Salah satunya diungkapkan Anna Saridewi, mitra dapur MBG di Gampong Lambaro Skep, Kecamatan Kuta Alam. Ia menyebut MBG sebagai program pemerintah yang paling nyata manfaatnya bagi masyarakat akar rumput.
Setiap pagi, dapur-dapur MBG di tingkat gampong memproduksi ribuan porsi makanan bergizi dengan melibatkan tenaga kerja lokal, yang mayoritas berasal dari kalangan perempuan. Seluruh bahan baku pun diserap dari petani dan peternak setempat, menciptakan rantai pasok lokal yang kuat dan berkelanjutan.
“Program MBG ini benar-benar menghidupkan ekonomi gampong. Bahan baku dari petani lokal, tenaga kerja dari masyarakat sekitar, sehingga perputaran uang tetap berada di daerah,” ujar Anna Saridewi, pada Kamis (22/1/2026).
Dampak positif program ini mulai terlihat secara nyata, mulai dari penguatan ketahanan pangan daerah, penurunan risiko malnutrisi anak di wilayah pelosok, hingga meningkatnya kemandirian ekonomi yayasan dan koperasi lokal yang terlibat sebagai mitra.
Menurut Anna, keberlangsungan operasional dapur MBG menjadi faktor kunci karena program ini memiliki multiplier effect yang luas bagi perekonomian daerah. MBG membuka lapangan kerja baru, melibatkan UMKM sebagai penyedia bahan pangan dan konsumsi, serta memberi peluang ekonomi bagi ibu rumah tangga dan pemuda desa.
Efek berantai tersebut tercermin dari meningkatnya daya beli masyarakat di sekitar dapur MBG, seiring stabilnya aktivitas ekonomi harian dan terbukanya kesempatan kerja baru.
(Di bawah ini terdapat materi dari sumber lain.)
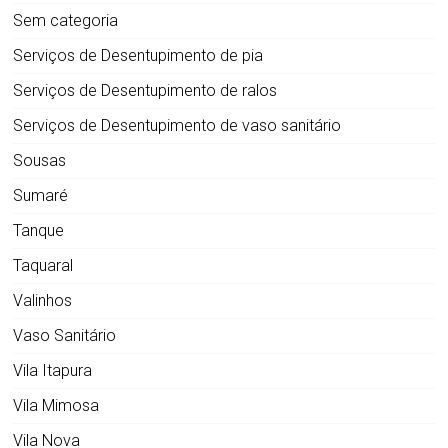
Sem categoria
Serviços de Desentupimento de pia
Serviços de Desentupimento de ralos
Serviços de Desentupimento de vaso sanitário
Sousas
Sumaré
Tanque
Taquaral
Valinhos
Vaso Sanitário
Vila Itapura
Vila Mimosa
Vila Nova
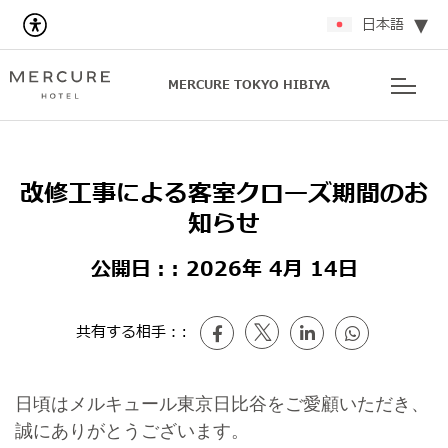
日本語
MERCURE TOKYO HIBIYA
改修工事による客室クローズ期間のお
知らせ
公開日：:
2026年 4月 14日
共有する相手：:
日頃はメルキュール東京日比谷をご愛顧いただき、
誠にありがとうございます。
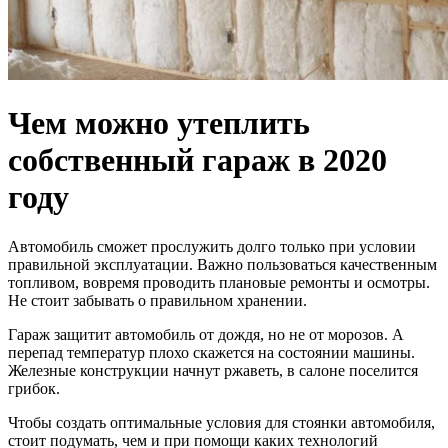
Чем можно утеплить
собственный гараж в 2020
году
Автомобиль сможет прослужить долго только при условии
правильной эксплуатации. Важно пользоваться качественным
топливом, вовремя проводить плановые ремонты и осмотры.
Не стоит забывать о правильном хранении.
Гараж защитит автомобиль от дождя, но не от морозов. А
перепад температур плохо скажется на состоянии машины.
Железные конструкции начнут ржаветь, в салоне поселится
грибок.
Чтобы создать оптимальные условия для стоянки автомобиля,
стоит подумать, чем и при помощи каких технологий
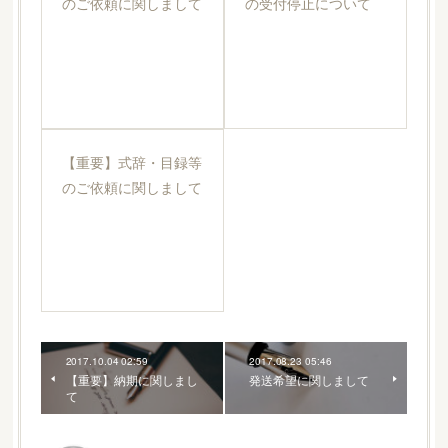
のご依頼に関しまして
の受付停止について
【重要】式辞・目録等
のご依頼に関しまして
2017.10.04 02:59
2017.08.23 05:46
【重要】納期に関しまし
発送希望に関しまして
て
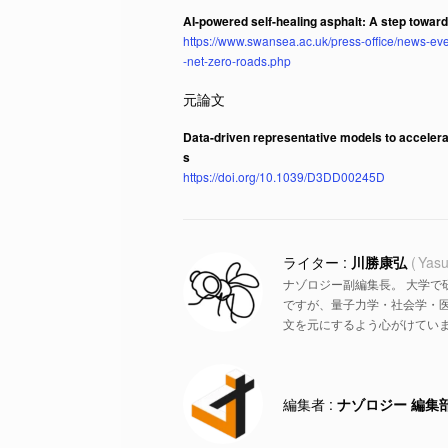
AI-powered self-healing asphalt: A step toward
https://www.swansea.ac.uk/press-office/news-ev
-net-zero-roads.php
Data-driven representative models to accelera
s
https://doi.org/10.1039/D3DD00245D
川勝康弘
Yasu
ナゾロジー副編集長。 大学で
ですが、量子力学・社会学・
文を元にするよう心がけていま
ナゾロジー 編集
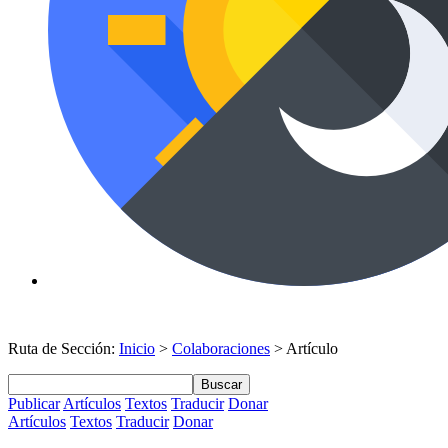
Ruta de Sección:
Inicio
>
Colaboraciones
> Artículo
Buscar
Publicar
Artículos
Textos
Traducir
Donar
Artículos
Textos
Traducir
Donar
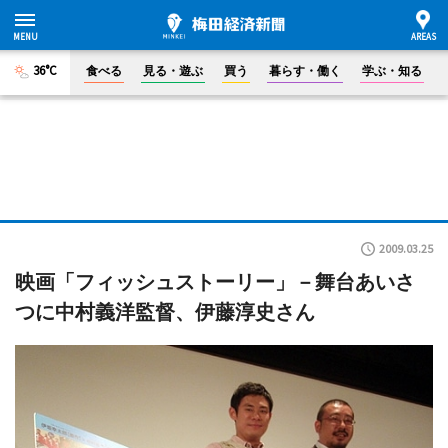
36°C
食べる
見る・遊ぶ
買う
暮らす・働く
学ぶ・知る
2009.03.25
映画「フィッシュストーリー」－舞台あいさ
つに中村義洋監督、伊藤淳史さん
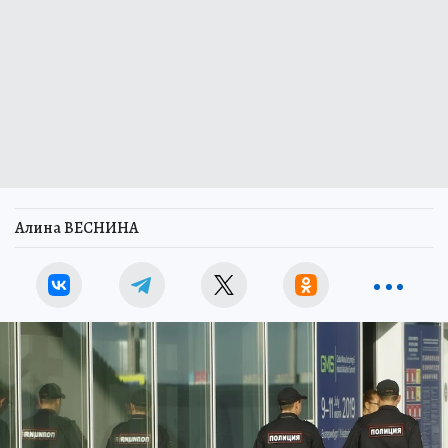
Алина ВЕСНИНА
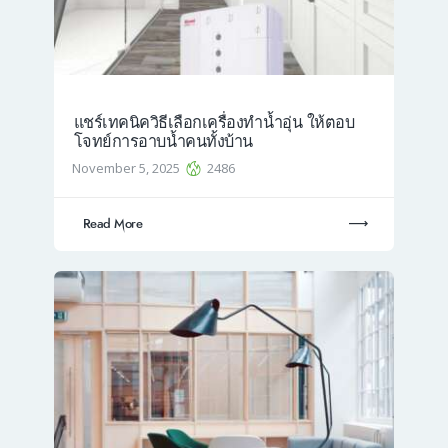
แชร์เทคนิควิธีเลือกเครื่องทำน้ำอุ่น ให้ตอบ
โจทย์การอาบน้ำคนทั้งบ้าน
November 5, 2025
2486
Read More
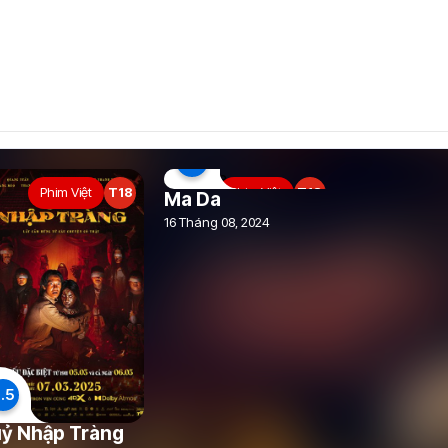
6.9
Phim Việt
T18
Phim Việt
T18
Ma Da
16 Tháng 08, 2024
.5
ỷ Nhập Tràng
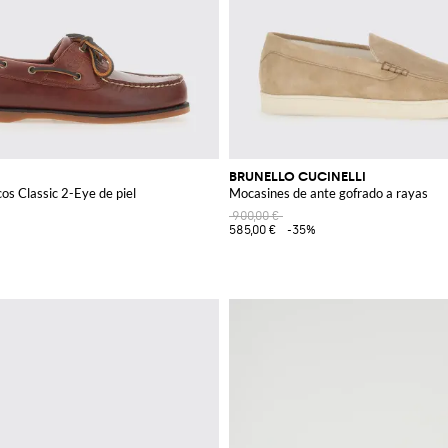
BRUNELLO CUCINELLI
os Classic 2-Eye de piel
Mocasines de ante gofrado a rayas
900,00 €
585,00 €
-35%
Tak hanya berdampak ekonomi, MBG juga berperan strategis dalam peningkatan kualitas sumber daya manusia (SDM). Program ini memastikan anak-anak sekolah dan kelompok rentan memperoleh asupan gizi seimbang untuk mencegah stunting dan meningkatkan konsentrasi belajar. Seluruh proses pengolahan makanan dilakukan dengan standar higienitas ketat dan memanfaatkan pangan lokal khas Aceh.
Anna juga mengungkapkan bahwa pihaknya sempat menghadapi kendala serius akibat dugaan penipuan oleh sebuah yayasan pusat. Namun berkat koordinasi cepat dan sikap responsif Kepala Regional (Kareg) Badan Gizi Nasional (BGN) Aceh, persoalan tersebut berhasil ditangani dengan baik.
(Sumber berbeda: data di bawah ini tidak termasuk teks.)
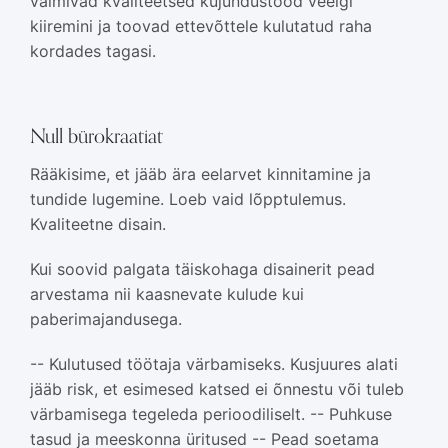
valmivad kvaliteetsed kujundustööd veelgi
kiiremini ja toovad ettevõttele kulutatud raha
kordades tagasi.
Null bürokraatiat
Rääkisime, et jääb ära eelarvet kinnitamine ja
tundide lugemine. Loeb vaid lõpptulemus.
Kvaliteetne disain.
Kui soovid palgata täiskohaga disainerit pead
arvestama nii kaasnevate kulude kui
paberimajandusega.
-- Kulutused töötaja värbamiseks. Kusjuures alati
jääb risk, et esimesed katsed ei õnnestu või tuleb
värbamisega tegeleda perioodiliselt. -- Puhkuse
tasud ja meeskonna üritused -- Pead soetama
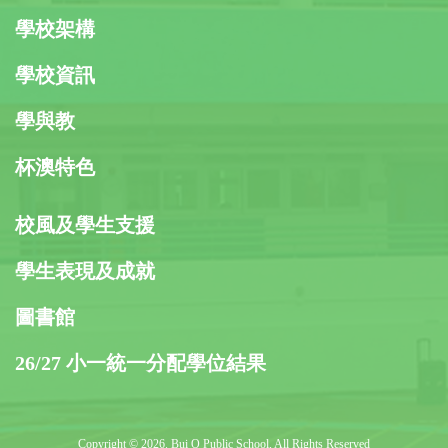
學校架構
學校資訊
學與教
杯澳特色
校風及學生支援
學生表現及成就
圖書館
26/27 小一統一分配學位結果
Copyright © 2026. Bui O Public School, All Rights Reserved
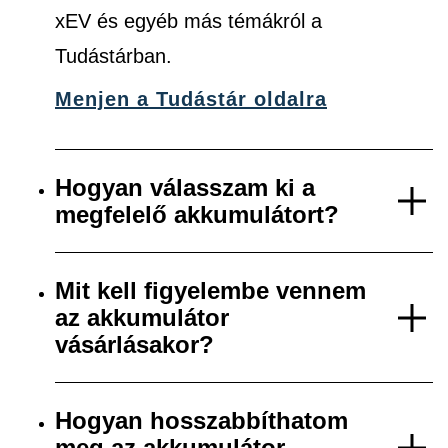
xEV és egyéb más témákról a
Tudástárban.
Menjen a Tudástár oldalra
Hogyan válasszam ki a
megfelelő akkumulátort?
Mit kell figyelembe vennem
az akkumulátor
vásárlásakor?
Hogyan hosszabbíthatom
meg az akkumulátor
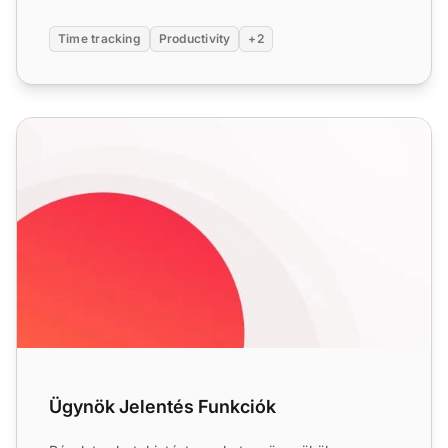
Time tracking
Productivity
+2
Ügynök Jelentés Funkciók
Ügynök Jelentés Funkciók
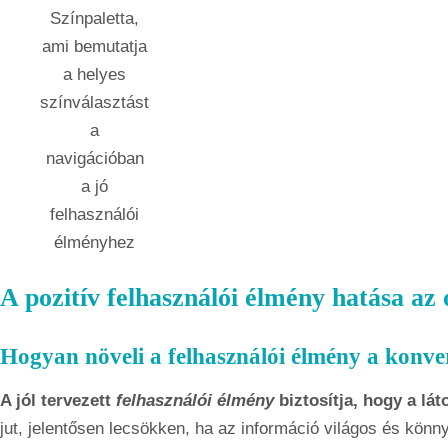
Színpaletta,
ami bemutatja
a helyes
színválasztást
a
navigációban
a jó
felhasználói
élményhez
A pozitív felhasználói élmény hatása az
Hogyan növeli a felhasználói élmény a konve
A jól tervezett
felhasználói élmény
biztosítja, hogy a lá
jut, jelentősen lecsökken, ha az információ világos és könn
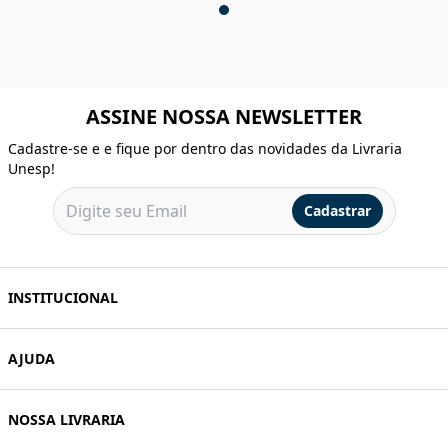
ASSINE NOSSA NEWSLETTER
Cadastre-se e e fique por dentro das novidades da Livraria
Unesp!
Cadastrar
INSTITUCIONAL
AJUDA
NOSSA LIVRARIA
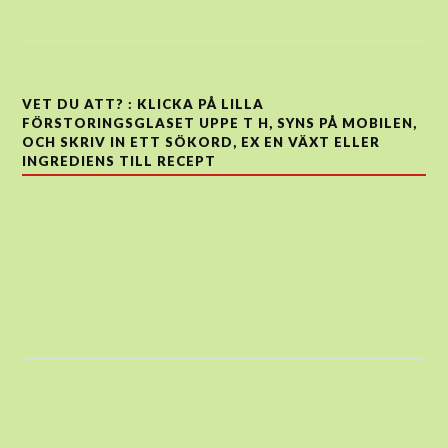
VET DU ATT? : KLICKA PÅ LILLA
FÖRSTORINGSGLASET UPPE T H, SYNS PÅ MOBILEN,
OCH SKRIV IN ETT SÖKORD, EX EN VÄXT ELLER
INGREDIENS TILL RECEPT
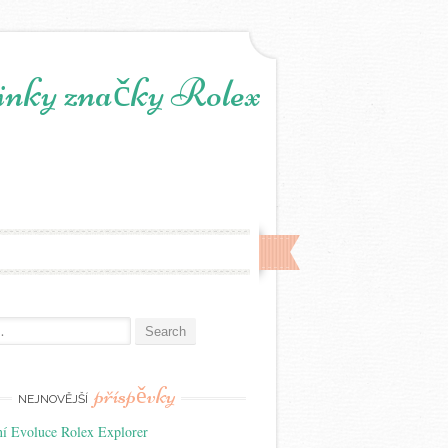
odinky značky Rolex
:
příspěvky
NEJNOVĚJŠÍ
ní Evoluce Rolex Explorer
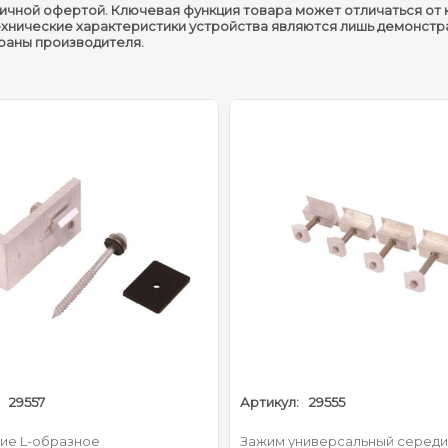
ичной офертой. Ключевая функция товара может отличаться от 
ехнические характеристики устройства являются лишь демонстр
траны производителя.
29557
Артикул:
29555
ие L-образное
Зажим универсальный серед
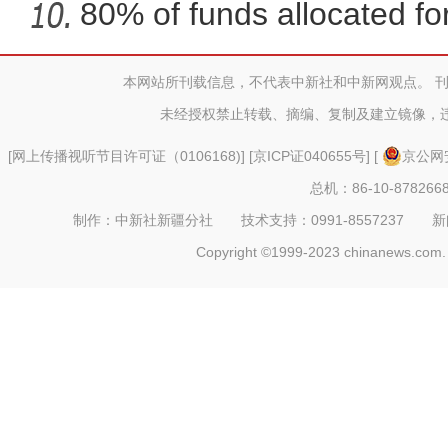
80% of funds allocated for
本网站所刊载信息，不代表中新社和中新网观点。 
新疆叶城50万千瓦光伏
未经授权禁止转载、摘编、复制及建立镜像，
[
网上传播视听节目许可证（0106168)
] [
京ICP证040655号
] [
京公网安
总机：86-10-878266
制作：中新社新疆分社 技术支持：0991-8557237 新闻热线：
Copyright ©1999-2023 chinanews.com. 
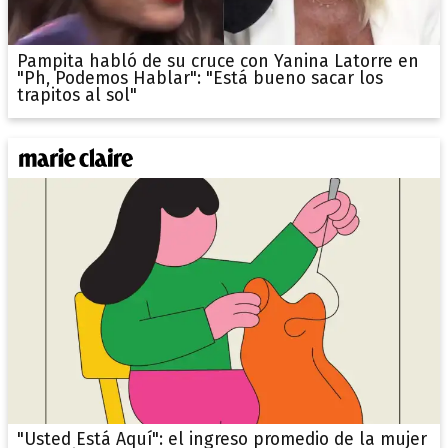
Pampita habló de su cruce con Yanina Latorre en
"Ph, Podemos Hablar": "Está bueno sacar los
trapitos al sol"
"Usted Está Aquí": el ingreso promedio de la mujer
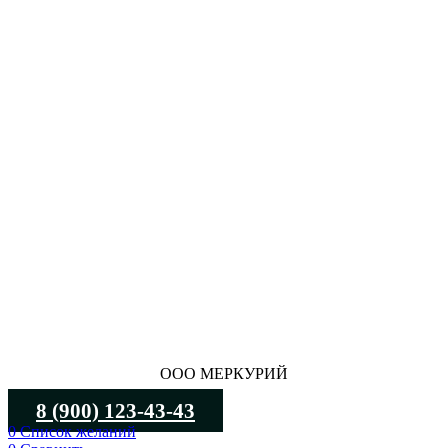
ООО МЕРКУРИЙ
8 (900) 123-43-43
0
Список желаний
Para mitra dapur menilai BGN Regional Aceh menjalankan fungsi pengawasan secara profesional, namun tetap humanis dan berpihak pada kelangsungan pelayanan gizi masyarakat.
“Kami merasa BGN hadir sebagai mitra, bukan sekadar pengawas. Di bawah kepemimpinan Bapak Mustafa Kamal, setiap persoalan di lapangan cepat ditanggapi sehingga dapur gizi bisa kembali beroperasi dan melayani masyarakat tanpa mengabaikan standar gizi,” jelas Anna.
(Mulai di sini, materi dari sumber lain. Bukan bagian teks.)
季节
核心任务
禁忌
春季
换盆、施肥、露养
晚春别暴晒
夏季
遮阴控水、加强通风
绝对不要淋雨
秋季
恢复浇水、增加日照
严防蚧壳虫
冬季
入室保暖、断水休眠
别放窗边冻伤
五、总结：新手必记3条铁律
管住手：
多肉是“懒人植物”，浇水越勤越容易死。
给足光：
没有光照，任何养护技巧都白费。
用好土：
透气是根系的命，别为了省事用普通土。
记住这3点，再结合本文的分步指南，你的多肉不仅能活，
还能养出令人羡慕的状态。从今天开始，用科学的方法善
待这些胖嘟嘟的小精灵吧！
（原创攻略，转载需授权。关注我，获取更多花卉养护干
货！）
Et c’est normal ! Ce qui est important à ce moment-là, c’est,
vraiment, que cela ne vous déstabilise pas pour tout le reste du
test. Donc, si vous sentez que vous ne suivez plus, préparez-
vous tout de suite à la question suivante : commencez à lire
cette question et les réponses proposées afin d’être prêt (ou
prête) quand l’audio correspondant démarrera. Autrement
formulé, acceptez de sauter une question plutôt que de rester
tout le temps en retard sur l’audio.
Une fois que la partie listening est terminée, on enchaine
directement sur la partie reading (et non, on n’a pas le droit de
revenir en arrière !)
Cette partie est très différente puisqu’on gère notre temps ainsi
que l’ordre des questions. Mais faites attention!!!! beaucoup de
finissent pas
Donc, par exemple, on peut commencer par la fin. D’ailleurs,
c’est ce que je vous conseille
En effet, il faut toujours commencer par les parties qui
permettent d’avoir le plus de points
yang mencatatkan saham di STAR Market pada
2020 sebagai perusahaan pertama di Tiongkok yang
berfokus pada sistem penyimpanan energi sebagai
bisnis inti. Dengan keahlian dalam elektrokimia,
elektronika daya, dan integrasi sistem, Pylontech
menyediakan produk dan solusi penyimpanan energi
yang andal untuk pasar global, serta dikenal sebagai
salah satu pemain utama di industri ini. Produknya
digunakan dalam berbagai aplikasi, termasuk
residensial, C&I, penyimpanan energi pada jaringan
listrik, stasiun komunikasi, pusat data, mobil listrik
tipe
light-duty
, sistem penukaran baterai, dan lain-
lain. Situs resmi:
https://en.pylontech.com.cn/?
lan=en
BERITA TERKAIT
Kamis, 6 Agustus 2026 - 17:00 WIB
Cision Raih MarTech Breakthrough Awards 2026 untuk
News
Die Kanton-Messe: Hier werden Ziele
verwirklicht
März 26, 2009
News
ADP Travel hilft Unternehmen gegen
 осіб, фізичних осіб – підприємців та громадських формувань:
Secara provinsi, pelaksanaan program MBG di Aceh terus menunjukkan perkembangan signifikan. Hingga Januari 2026, tercatat sebanyak 553 dapur atau Satuan Pelayanan Pemenuhan Gizi (SPPG) telah beroperasi di berbagai kabupaten dan kota.
Anna menambahkan, komunikasi harmonis yang dibangun oleh Kareg BGN Aceh dengan pemerintah daerah menjadi kunci keberhasilan implementasi program nasional seperti MBG agar tepat sasaran, minim hambatan birokrasi, dan terhindar dari gangguan pihak ketiga.
“Kami mengapresiasi integritas beliau. Respons terhadap persoalan di lapangan adalah bukti nyata kehadiran negara dalam melindungi mitra kerja di daerah,” tegasnya.
Kini, dari piring makan anak-anak sekolah, tumbuh harapan baru bagi ekonomi gampong, dikelola oleh tangan-tangan lokal dan didukung penuh oleh kebijakan negara melalui program “Makan Bergizi, Hak Anak Indonesia.”